The hinges made it a truss by offering no resistance to turning. The fact that it was a truss allowed me to calculate how much load it could hold. At the end of the countertop, I should have been able to apply 700 lbs of force straight down before it broke. (But the actual number was probably less; that’s what my gut says. I sat on it but I never wanted to bounce on it)

The trick was getting it to fold. See, to make it fold I had to put a hinge in the middle of that diagonal member (this structure was double, one on each side of the plywood, but I’ll just describe one).

I tried to set it up with angle hinges, like you’d see on a door. Two flat pieces connected by a line about which they rotate. But that didn’t work. I can’t recall why.

Instead I had to use an axle based hinge. The member coming from the plywood down was made of three pieces glued together, with the middle piece shorter to present a forked pair of layers. Those were circular at the end. In the center of that circle was a hold passing horizontally through the room. I built the hinge out of various washers and a big bolt. I had to keep the connection from being tight, like a bolted connection normally would be, because I didn’t want the upper wood squeezing the lower wood.

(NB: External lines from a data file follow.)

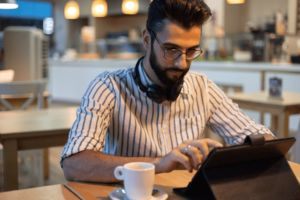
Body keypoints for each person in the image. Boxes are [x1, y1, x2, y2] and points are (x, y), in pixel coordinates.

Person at [61, 0, 275, 183]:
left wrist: (225, 158)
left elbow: (264, 140)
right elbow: (74, 164)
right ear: (147, 40)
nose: (182, 63)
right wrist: (159, 164)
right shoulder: (108, 87)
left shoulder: (203, 87)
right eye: (171, 49)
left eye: (191, 51)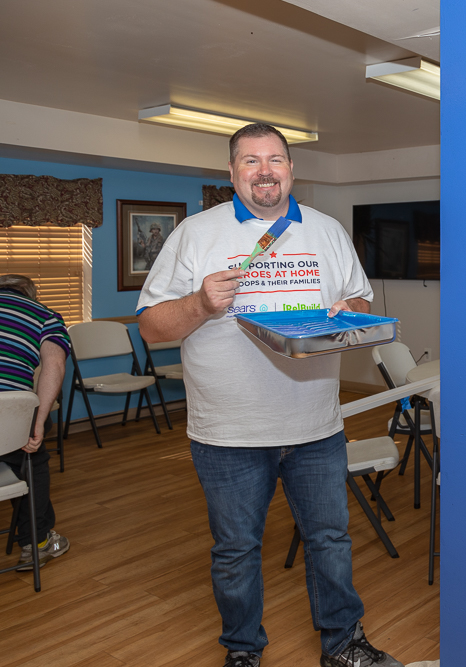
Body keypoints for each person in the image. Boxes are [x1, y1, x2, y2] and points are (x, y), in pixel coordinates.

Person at [137, 123, 402, 667]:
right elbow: (151, 329)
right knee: (235, 554)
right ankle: (242, 651)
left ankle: (344, 645)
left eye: (275, 159)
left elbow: (357, 303)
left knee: (330, 542)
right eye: (251, 161)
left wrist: (348, 314)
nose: (265, 171)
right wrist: (202, 305)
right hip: (227, 434)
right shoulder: (195, 233)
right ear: (232, 173)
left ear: (291, 169)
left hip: (316, 428)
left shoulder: (326, 231)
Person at [0, 274, 71, 571]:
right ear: (31, 294)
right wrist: (39, 423)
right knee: (29, 456)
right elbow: (53, 365)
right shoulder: (44, 315)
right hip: (6, 413)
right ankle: (37, 542)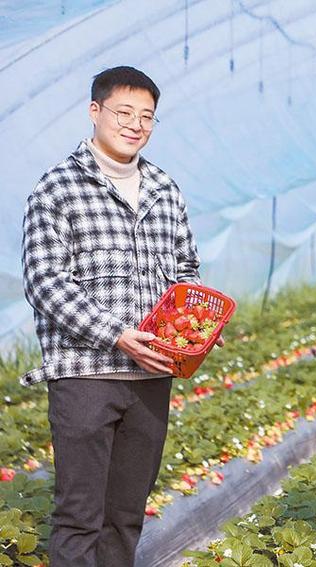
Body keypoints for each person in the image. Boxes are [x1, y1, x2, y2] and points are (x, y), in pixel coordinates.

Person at [21, 66, 209, 566]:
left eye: (146, 116)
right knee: (80, 513)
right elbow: (45, 281)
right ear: (95, 112)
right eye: (123, 113)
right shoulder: (57, 188)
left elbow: (186, 268)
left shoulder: (164, 189)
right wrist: (117, 334)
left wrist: (194, 327)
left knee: (126, 512)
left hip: (152, 374)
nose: (134, 124)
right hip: (86, 376)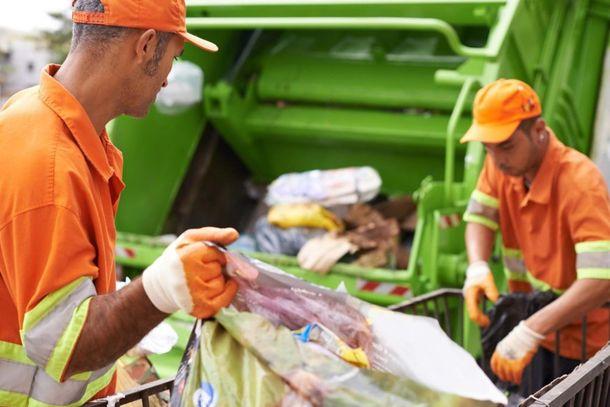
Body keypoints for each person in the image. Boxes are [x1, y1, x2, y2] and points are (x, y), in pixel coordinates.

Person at [0, 0, 237, 405]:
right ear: (145, 45)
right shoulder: (52, 167)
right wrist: (164, 287)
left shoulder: (37, 116)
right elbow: (62, 343)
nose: (166, 80)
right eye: (173, 59)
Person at [461, 79, 610, 393]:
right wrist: (477, 267)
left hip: (584, 345)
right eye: (487, 147)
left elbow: (600, 280)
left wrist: (530, 330)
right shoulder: (500, 165)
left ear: (538, 129)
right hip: (536, 330)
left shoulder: (580, 182)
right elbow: (479, 216)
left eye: (506, 145)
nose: (497, 158)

I can’t remember the exact sequence of the metal parts of that hinge, but it allowed the whole thing to loosely rotate without any part of it being in danger of eventually coming lose and unscrewing. The bolt extended into space after leaving the joint toward the inside, and that’s where the stabilizing bar comes down to hold that joint in place.

The stabilizing bar is quite thin. It doesn’t need to carry much load at all; it just keeps the long diagonal truss member from starting to buckle at the hinge I just described.

The exact position of that hinge along the main member was precisely constrained by this:

When extended, the sum of the two sub-members had to be the distance from the bottom of the wall attachment point, to the point where it met the plywood.

When folded, the difference between the two member lengths had to equal the distance between the lower wall attachment point and the connection with of the now-hanging plywood.

It was fun to make, and even if it was tiny I got to solve a system of equations to figure out the dimensions, and it expanded my ability to cook in that little kitchen, making my life better.

I baked cookies, hosted dinners, perfectly inoculated like 100 shroom cakes with one infection.

I think they made me remove it when I moved out. Went against code somehow.

[–] AceFuzzLord@lemm.ee 2 points 1 year ago

The one I am probably most proud of is when in an art course at the local community college we had a bunch of white foam shapes on a short table that took up the middle of the room.

We had to cover the paper we used in black charcoal and had to use an eraser to fill in the shapes, shading, contour, etcetera. It was my favorite project we did in that course since I had never done something like it before.